4.今後のビジョンについて(学びえたこと、作成した指導案をどのように活用していくか)

協働相手の新ひだか町及び地域の方々に向けた最終発表に向けて練り直していく。生徒は学習前に比べ異文化理解・多文化共生という視点を持てるようになったので、より具体的なアイデアになるよう支援していく。指導案に関してはテーマが変わっても応用できる内容であるので、多面的・多角的に物事を捉えることが必要な場面で活用していきたい。

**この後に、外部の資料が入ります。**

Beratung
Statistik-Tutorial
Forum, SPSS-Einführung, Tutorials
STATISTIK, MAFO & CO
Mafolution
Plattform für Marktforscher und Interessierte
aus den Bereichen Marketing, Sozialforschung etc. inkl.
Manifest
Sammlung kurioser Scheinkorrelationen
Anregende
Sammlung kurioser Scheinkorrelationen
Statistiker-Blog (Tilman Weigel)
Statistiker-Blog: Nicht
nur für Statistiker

5.アドバイザーからのコメント(モニタリングを実施してのアドバイザーからの感想)

一人1台端末を最大限に利活用したプロジェクト学習という点が、大変提言性が高く、今日的なアプローチであると言える。また、地域の防災と地域の多文化共生という2軸の身近な視点で生徒に課題を設定させている点も、生徒の興味関心と取組意欲を喚起する上で大変有効であったと考える。加えて、単元を通して、生徒が情報収集や探究を進める中で様々な思考ツールを活用し、グループ毎に合目的的なツールを取捨選択し、協働学習を進めていた点も、単元を通した生徒の主体的な学びという観点から効果的であったと考える。
生徒が題材となっている在日外国人や関係者に思いを寄せ、当事者に寄り添った形で思考することができるよう、共感的な理解を深める工夫に課題が認められるが、在日外国人の立場に立って課題をとらえ、解決に向けたプロジェクトを考え発信するという学習プロセスは、大いに参考になると言える。